● **What the task asks**
Below is a set of entries; give all of them again exactly.

● **Given data**

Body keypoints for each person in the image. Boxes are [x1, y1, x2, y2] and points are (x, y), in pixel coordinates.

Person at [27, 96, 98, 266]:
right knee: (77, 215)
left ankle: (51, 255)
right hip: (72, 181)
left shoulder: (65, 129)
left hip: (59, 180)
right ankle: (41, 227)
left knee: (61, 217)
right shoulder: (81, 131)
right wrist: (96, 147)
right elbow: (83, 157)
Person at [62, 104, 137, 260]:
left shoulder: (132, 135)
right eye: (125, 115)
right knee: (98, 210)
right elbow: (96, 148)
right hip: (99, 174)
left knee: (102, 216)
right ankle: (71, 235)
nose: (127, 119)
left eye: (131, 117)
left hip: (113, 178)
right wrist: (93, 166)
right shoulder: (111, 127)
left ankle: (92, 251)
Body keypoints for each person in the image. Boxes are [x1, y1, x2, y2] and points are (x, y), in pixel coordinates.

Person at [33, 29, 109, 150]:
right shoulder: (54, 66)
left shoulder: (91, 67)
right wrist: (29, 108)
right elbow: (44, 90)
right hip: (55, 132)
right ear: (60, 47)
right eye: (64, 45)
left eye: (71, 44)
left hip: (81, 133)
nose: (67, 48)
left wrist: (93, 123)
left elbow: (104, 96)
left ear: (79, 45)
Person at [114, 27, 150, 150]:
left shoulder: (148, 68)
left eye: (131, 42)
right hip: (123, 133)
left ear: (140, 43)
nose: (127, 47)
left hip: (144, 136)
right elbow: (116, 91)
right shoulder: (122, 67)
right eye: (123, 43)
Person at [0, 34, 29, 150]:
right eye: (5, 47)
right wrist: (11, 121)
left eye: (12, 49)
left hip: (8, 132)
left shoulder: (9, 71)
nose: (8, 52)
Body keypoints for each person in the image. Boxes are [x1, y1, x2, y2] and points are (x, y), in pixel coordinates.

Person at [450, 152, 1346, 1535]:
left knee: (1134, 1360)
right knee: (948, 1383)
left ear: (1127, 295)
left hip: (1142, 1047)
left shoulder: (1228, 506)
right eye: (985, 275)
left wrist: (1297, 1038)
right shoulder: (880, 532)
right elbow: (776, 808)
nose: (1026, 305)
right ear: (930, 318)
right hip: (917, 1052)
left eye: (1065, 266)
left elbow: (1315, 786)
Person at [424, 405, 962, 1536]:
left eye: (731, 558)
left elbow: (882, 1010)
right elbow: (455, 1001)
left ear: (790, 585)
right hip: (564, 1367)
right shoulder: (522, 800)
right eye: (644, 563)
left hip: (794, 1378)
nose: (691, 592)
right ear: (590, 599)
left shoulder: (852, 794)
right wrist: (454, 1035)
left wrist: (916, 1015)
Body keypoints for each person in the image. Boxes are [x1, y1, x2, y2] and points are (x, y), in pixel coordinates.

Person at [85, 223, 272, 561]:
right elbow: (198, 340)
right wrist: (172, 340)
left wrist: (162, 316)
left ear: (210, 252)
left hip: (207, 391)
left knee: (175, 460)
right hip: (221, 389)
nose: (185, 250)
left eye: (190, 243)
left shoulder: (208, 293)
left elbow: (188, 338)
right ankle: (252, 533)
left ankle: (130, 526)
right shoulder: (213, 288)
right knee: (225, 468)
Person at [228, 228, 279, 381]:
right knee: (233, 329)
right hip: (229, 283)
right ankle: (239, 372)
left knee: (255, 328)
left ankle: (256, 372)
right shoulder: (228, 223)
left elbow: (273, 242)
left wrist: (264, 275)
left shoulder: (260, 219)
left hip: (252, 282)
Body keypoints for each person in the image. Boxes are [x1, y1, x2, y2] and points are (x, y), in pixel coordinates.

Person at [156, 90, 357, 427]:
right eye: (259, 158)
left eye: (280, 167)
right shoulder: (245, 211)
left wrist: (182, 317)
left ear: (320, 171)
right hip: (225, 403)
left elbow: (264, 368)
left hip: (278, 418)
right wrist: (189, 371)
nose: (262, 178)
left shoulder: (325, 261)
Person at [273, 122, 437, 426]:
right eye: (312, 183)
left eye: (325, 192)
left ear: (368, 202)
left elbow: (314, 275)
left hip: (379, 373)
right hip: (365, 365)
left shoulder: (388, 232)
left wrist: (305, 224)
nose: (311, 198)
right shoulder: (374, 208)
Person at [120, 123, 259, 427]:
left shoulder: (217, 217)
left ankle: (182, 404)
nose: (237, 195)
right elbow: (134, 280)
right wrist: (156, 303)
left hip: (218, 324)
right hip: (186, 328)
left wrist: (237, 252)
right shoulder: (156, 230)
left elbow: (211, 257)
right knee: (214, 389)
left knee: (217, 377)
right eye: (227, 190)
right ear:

● **Written response**
Body keypoints for each person in the image. Boxes are [x1, y1, x2, y2] and points are (x, y), in pixel coordinates.

Person at [27, 96, 98, 266]:
right knee: (77, 215)
left ankle: (51, 255)
right hip: (72, 181)
left shoulder: (65, 129)
left hip: (59, 180)
right ankle: (41, 227)
left knee: (61, 217)
right shoulder: (81, 131)
right wrist: (96, 147)
right elbow: (83, 157)
Person at [62, 104, 137, 260]:
left shoulder: (132, 135)
right eye: (125, 115)
right knee: (98, 210)
right elbow: (96, 148)
right hip: (99, 174)
left knee: (102, 216)
right ankle: (71, 235)
nose: (127, 119)
left eye: (131, 117)
left hip: (113, 178)
right wrist: (93, 166)
right shoulder: (111, 127)
left ankle: (92, 251)
Body keypoints for each person in the image. Boxes are [x1, y1, x2, y2] and points are (x, y), in pixel coordinates.

Person at [33, 29, 109, 150]:
right shoulder: (54, 66)
left shoulder: (91, 67)
right wrist: (29, 108)
right elbow: (44, 90)
right hip: (55, 132)
right ear: (60, 47)
right eye: (64, 45)
left eye: (71, 44)
left hip: (81, 133)
nose: (67, 48)
left wrist: (93, 123)
left elbow: (104, 96)
left ear: (79, 45)
Person at [114, 27, 150, 150]:
left shoulder: (148, 68)
left eye: (131, 42)
right hip: (123, 133)
left ear: (140, 43)
nose: (127, 47)
left hip: (144, 136)
right elbow: (116, 91)
right shoulder: (122, 67)
right eye: (123, 43)
Person at [0, 34, 29, 150]:
right eye: (5, 47)
right wrist: (11, 121)
left eye: (12, 49)
left hip: (8, 132)
left shoulder: (9, 71)
nose: (8, 52)
Body keypoints for each person in the image. Boxes are [x1, y1, x2, y2] and points are (x, y), in pixel coordinates.

Person at [450, 152, 1346, 1535]:
left knee: (1134, 1360)
right knee: (948, 1383)
left ear: (1127, 295)
left hip: (1142, 1047)
left shoulder: (1228, 506)
right eye: (985, 275)
left wrist: (1297, 1038)
right shoulder: (880, 532)
right elbow: (776, 808)
nose: (1026, 305)
right ear: (930, 318)
right hip: (917, 1052)
left eye: (1065, 266)
left elbow: (1315, 786)
Person at [424, 405, 962, 1536]:
left eye: (731, 558)
left elbow: (882, 1010)
right elbow: (455, 1001)
left ear: (790, 585)
right hip: (564, 1367)
right shoulder: (522, 800)
right eye: (644, 563)
left hip: (794, 1378)
nose: (691, 592)
right ear: (590, 599)
left shoulder: (852, 794)
right wrist: (454, 1035)
left wrist: (916, 1015)
Body keypoints for each person in the image. Boxes are [x1, y1, x2, y2] and points are (x, y), in pixel coordinates.

Person at [85, 223, 272, 561]:
right elbow: (198, 340)
right wrist: (172, 340)
left wrist: (162, 316)
left ear: (210, 252)
left hip: (207, 391)
left knee: (175, 460)
right hip: (221, 389)
nose: (185, 250)
left eye: (190, 243)
left shoulder: (208, 293)
left elbow: (188, 338)
right ankle: (252, 533)
left ankle: (130, 526)
right shoulder: (213, 288)
right knee: (225, 468)
Person at [228, 228, 279, 381]:
right knee: (233, 329)
right hip: (229, 283)
right ankle: (239, 372)
left knee: (255, 328)
left ankle: (256, 372)
right shoulder: (228, 223)
left elbow: (273, 242)
left wrist: (264, 275)
left shoulder: (260, 219)
left hip: (252, 282)
Body keypoints for each person in the image. Boxes are [x1, y1, x2, y2] and points are (x, y), in pixel coordinates.

Person at [156, 90, 357, 427]:
right eye: (259, 158)
left eye: (280, 167)
right shoulder: (245, 211)
left wrist: (182, 317)
left ear: (320, 171)
right hip: (225, 403)
left elbow: (264, 368)
left hip: (278, 418)
right wrist: (189, 371)
nose: (262, 178)
left shoulder: (325, 261)
Person at [273, 122, 437, 426]:
right eye: (312, 183)
left eye: (325, 192)
left ear: (368, 202)
left elbow: (314, 275)
left hip: (379, 373)
right hip: (365, 365)
left shoulder: (388, 232)
left wrist: (305, 224)
nose: (311, 198)
right shoulder: (374, 208)
Person at [120, 123, 259, 427]:
left shoulder: (217, 217)
left ankle: (182, 404)
nose: (237, 195)
right elbow: (134, 280)
right wrist: (156, 303)
left hip: (218, 324)
right hip: (186, 328)
left wrist: (237, 252)
right shoulder: (156, 230)
left elbow: (211, 257)
right knee: (214, 389)
left knee: (217, 377)
right eye: (227, 190)
right ear:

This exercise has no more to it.